SUARARAKYAT.info|| Jakarta – Ketegangan geopolitik global yang kian memanas dinilai telah membawa dunia berada di ambang Perang Dunia Ketiga. Hal ini disampaikan oleh Prof Dr Sutan Nasomal, SE, SH, MH, pakar hukum internasional dan ekonomi, dalam pernyataannya kepada para pemimpin redaksi media cetak dan online, baik nasional maupun internasional, di Markas Pusat Partai Oposisi Merdeka, Jakarta, Sabtu (18/1/2026).
Menurut Prof Sutan, eskalasi konflik global saat ini tidak lagi bersifat regional, melainkan telah membelah dunia ke dalam dua blok besar kekuatan militer dan politik global yang siap berhadapan secara terbuka. Ia menilai kondisi tersebut sebagai fase paling berbahaya sejak berakhirnya Perang Dunia II.
“Dunia saat ini sedang menghadapi ujian akhir zaman geopolitik. Siapa penguasa sejati di seluruh benua akan ditentukan. Dua presiden dari dua blok besar dunia sedang menghimpun kekuatan militer terbesarnya,” tegas Prof Sutan.
ADVERTISEMENT

SCROLL TO RESUME CONTENT
Dunia Terbelah Dua Blok, Perang Besar Tak Terelakkan
Prof Sutan menjelaskan bahwa ketegangan utama dunia saat ini berada pada poros Amerika Serikat dan sekutunya bersama Israel, yang berhadap-hadapan dengan Rusia dan sekutunya, termasuk China, Korea Utara, dan Iran. Menurutnya, konflik terbuka yang terjadi di berbagai wilayah hanyalah bagian dari strategi perang global jangka panjang.
Ia menilai bahwa Perserikatan Bangsa-Bangsa (PBB) sudah tidak lagi memiliki kekuatan efektif untuk mencegah konflik global berskala besar.
“PBB tidak mampu berbuat apa-apa. Mesin-mesin perang yang selama ini ‘dingin’ kini mulai dipanaskan di hampir seluruh negara yang dipastikan akan terlibat perang,” ujarnya.
Pasca Perang Dunia II, menurut Prof Sutan, dunia memasuki era perlombaan senjata paling masif dalam sejarah manusia. Selama hampir 80 tahun terakhir, negara-negara adidaya berlomba mengembangkan teknologi militer paling mutakhir dengan biaya fantastis.
Ia memaparkan bahwa perang modern tidak lagi hanya mengandalkan pasukan darat, melainkan didukung oleh:
Rudal jarak jauh dan nuklir,
Kapal tanpa awak pembawa bom,
Drone tempur canggih,
Kapal selam nuklir,
Hingga sistem persenjataan luar angkasa atau star wars.
Industri-industri senjata tersebut dibangun secara rahasia di Amerika, Eropa, Rusia, hingga Asia, dengan satu tujuan utama: bertahan hidup dan menguasai dunia.
Lebih jauh, Prof Sutan menilai bahwa perang global ini bukan semata konflik ideologi, melainkan didorong oleh kepentingan ekonomi raksasa dunia.
“Para miliarder global sedang berjudi. Mereka ingin menguasai sumber daya alam, energi dunia, pasar global, bahkan mengatur populasi manusia dan kekuatan angkasa,” ungkapnya.
Menurutnya, pangkalan militer kini tidak hanya dibangun di darat dan laut, tetapi juga mulai merambah wilayah angkasa luar sebagai bagian dari strategi perang masa depan.
Prof Sutan menyebut bahwa konflik di Timur Tengah, mulai dari Irak, Suriah, Lebanon, Yaman, hingga Palestina, bukan peristiwa berdiri sendiri.

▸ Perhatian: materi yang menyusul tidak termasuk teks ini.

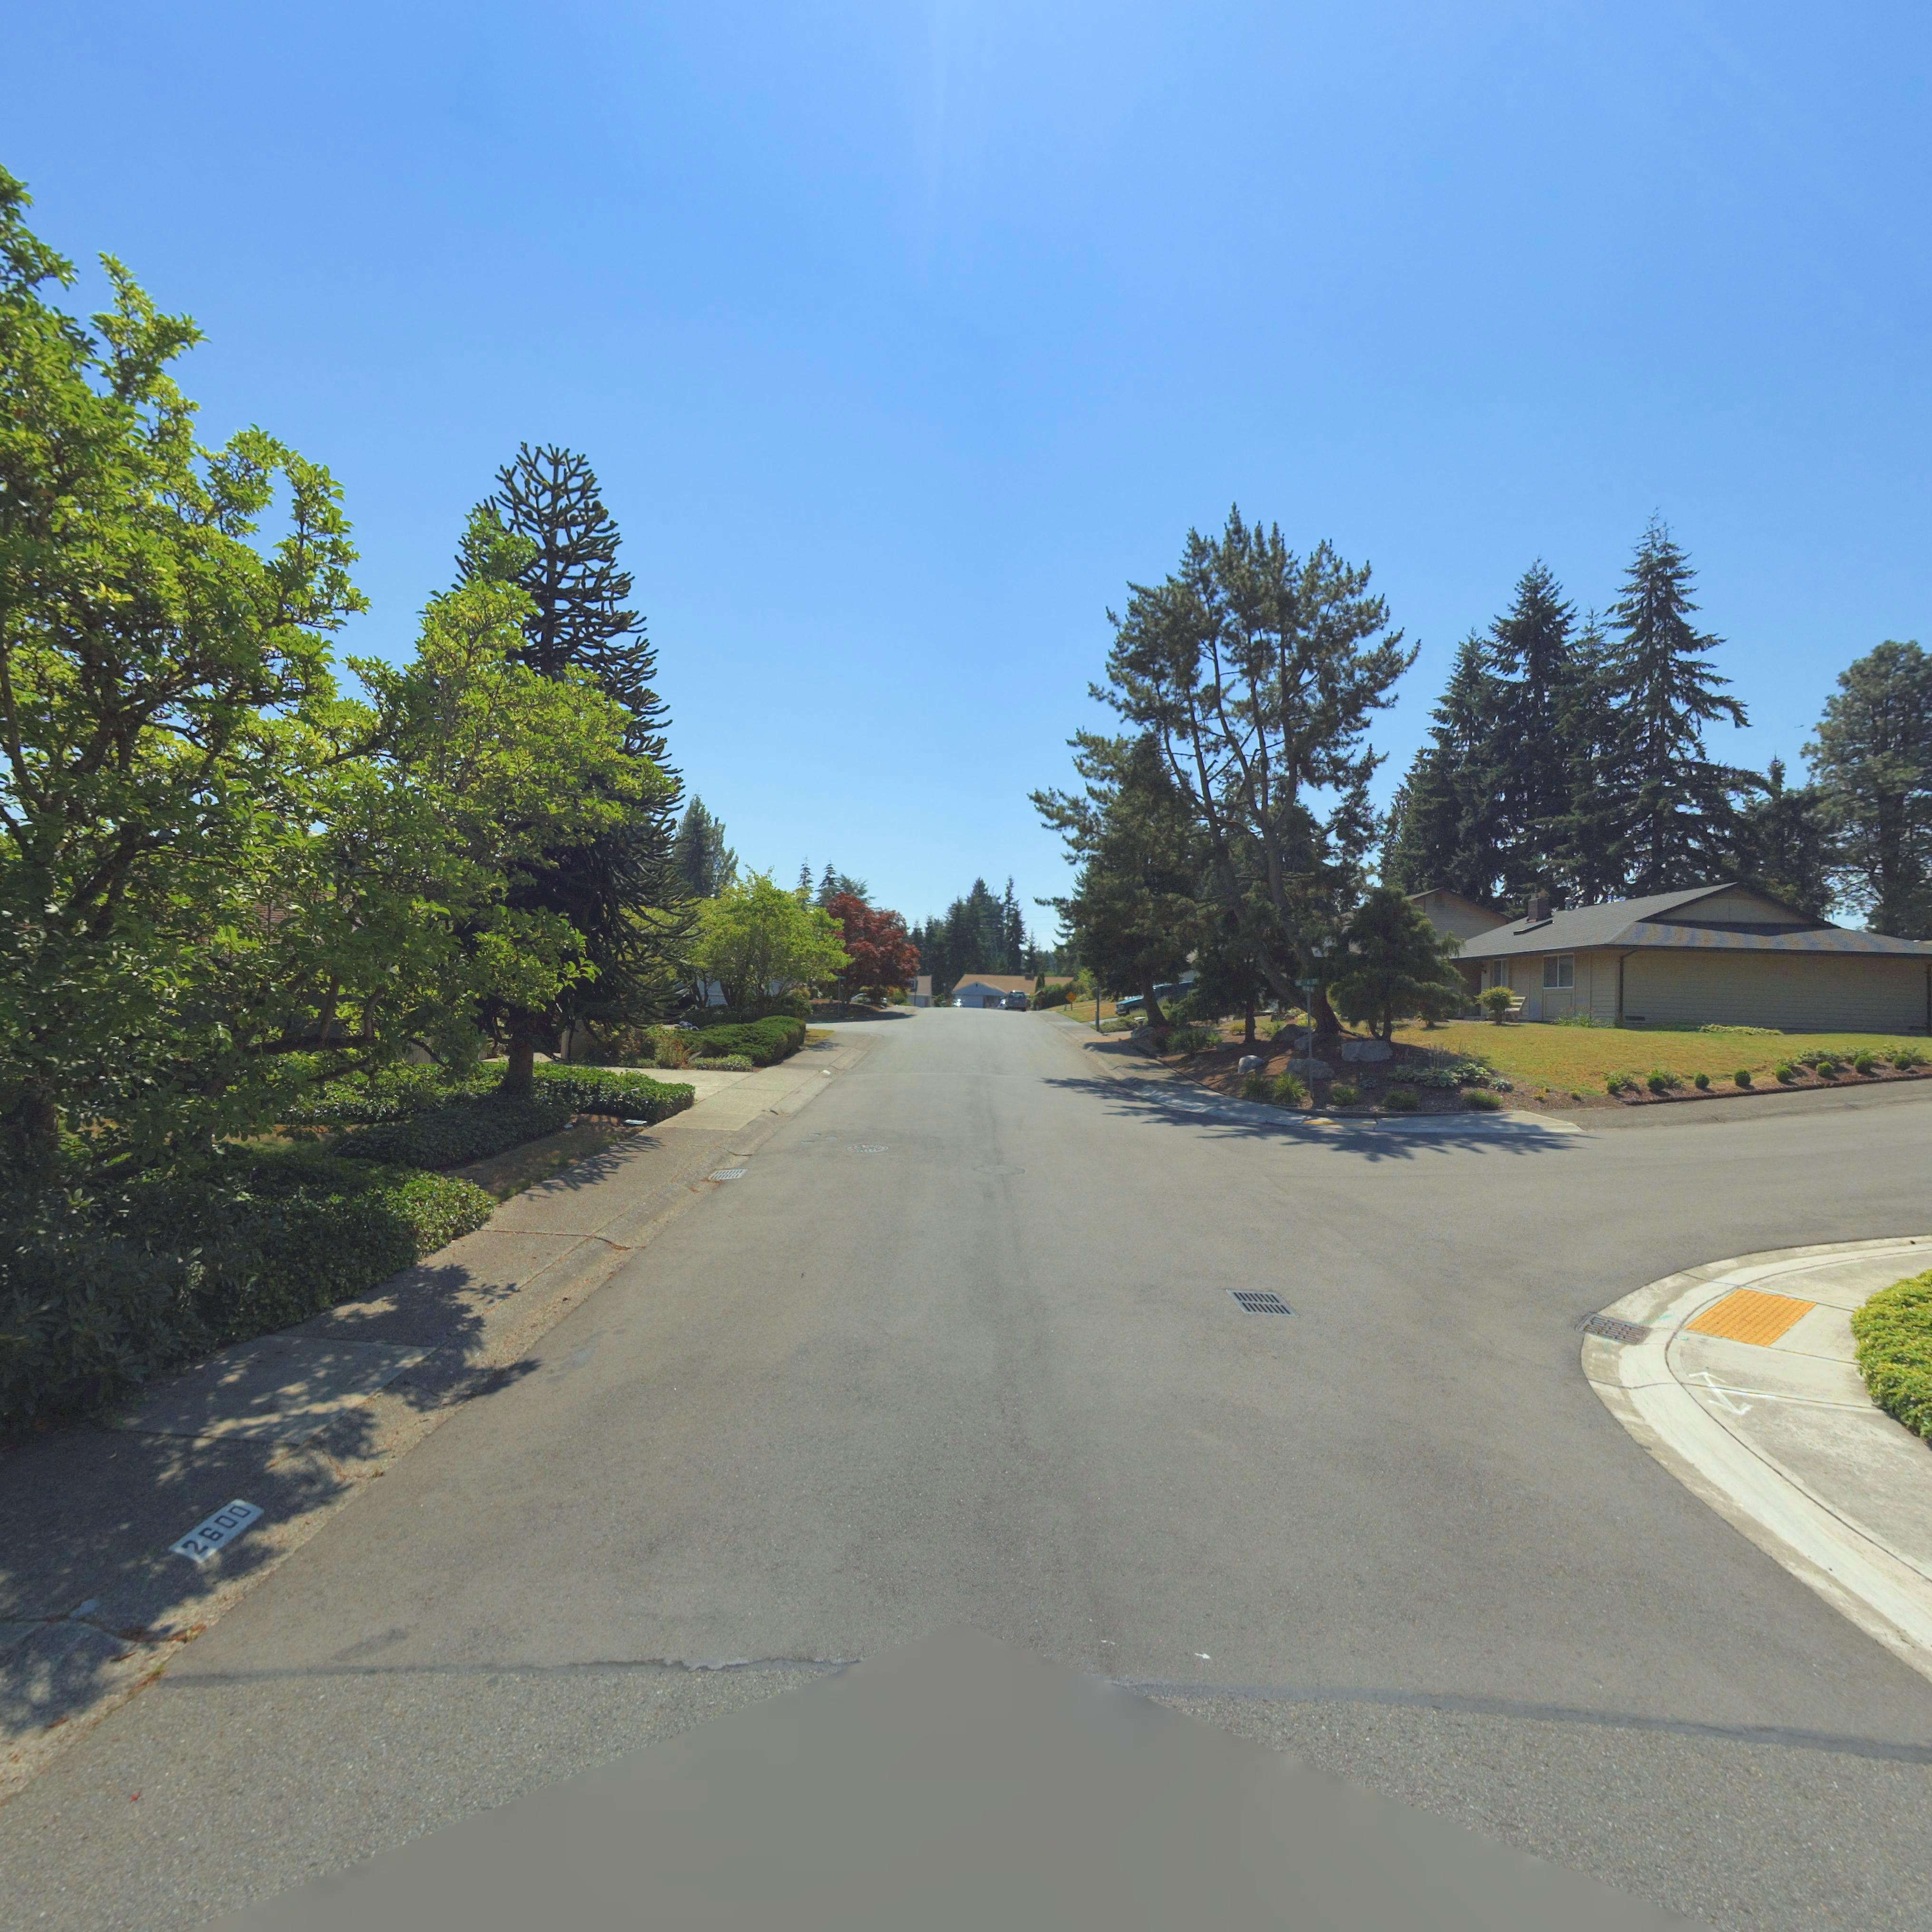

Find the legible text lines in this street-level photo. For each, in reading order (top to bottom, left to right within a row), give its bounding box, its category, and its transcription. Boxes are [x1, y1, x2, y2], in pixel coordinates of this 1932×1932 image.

Semua itu dinilai sebagai bagian dari strategi Amerika dan Israel untuk membangun dominasi militer global.
Ia juga menyoroti perang Rusia–Ukraina sebagai perang proksi yang sengaja dipelihara untuk menguras kekuatan Rusia.
“Amerika menggunakan Ukraina sebagai alat perang terbuka untuk mengukur dan melemahkan Rusia. Rusia menghabiskan sekitar Rp9.000 triliun per tahun untuk perang ini, dengan korban jiwa yang terus bertambah,” paparnya.
Kondisi tersebut, lanjutnya, mendorong Rusia memperkuat aliansi militernya dengan China, Korea Utara, dan Iran guna mempersiapkan perang terbuka berskala global.
Salah satu poin krusial yang disampaikan Prof Sutan adalah penilaian bahwa Samudra Indo-Pasifik akan menjadi medan utama Perang Dunia Ketiga, bukan Timur Tengah.
Amerika Serikat, kata dia, secara strategis memusatkan kekuatan militernya di kawasan Indo-Pasifik untuk menghadapi China, termasuk dengan mendukung Taiwan dan mengamankan pasokan chip dari TSMC guna menopang industri persenjataan.
“Amerika berani menentukan lokasi perang dunia ketiga di Samudra Indo-Pasifik karena mereka harus menjaga negaranya sendiri. Ini sangat dekat dengan Indonesia,” tegasnya.
Kawasan tersebut mencakup Indonesia, China, Jepang, Korea, Australia, hingga Malaysia, sehingga potensi ancaman keamanan nasional Indonesia dinilai sangat tinggi.
Prof Sutan memperingatkan bahwa Indonesia tidak akan bisa bersikap pasif apabila perang besar terjadi. Letak geografis Indonesia yang strategis menjadikannya sasaran penting dalam konflik global.
“Jika perang dunia ketiga terjadi, Indonesia berpotensi dihancurkan dan menjadi rebutan kekuatan militer dua blok besar dunia,” ujarnya.
Ia secara tegas meminta Presiden RI Jenderal (Purn) H. Prabowo Subianto untuk bersiap menghadapi skenario terburuk dan mengambil langkah strategis dalam menjaga kedaulatan negara.
“Presiden RI harus siap menjaga Indonesia dan tidak menutup kemungkinan ikut terlibat demi mempertahankan kedaulatan bangsa,” katanya
Menutup pernyataannya, Prof Sutan menilai bahwa penggunaan senjata nuklir bukan lagi sekadar ancaman, melainkan kemungkinan nyata dalam perang besar mendatang. Pemenang perang, menurutnya, adalah pihak yang memiliki logistik senjata, sumber daya alam, dan cadangan pangan untuk puluhan tahun ke depan.
“Memasuki tahun 2026, pertanyaan kapan Perang Dunia Ketiga terjadi sebenarnya sudah terjawab. Yang menjadi pertanyaan besar adalah bagaimana nasib Indonesia jika itu benar-benar meletus,” pungkasnya.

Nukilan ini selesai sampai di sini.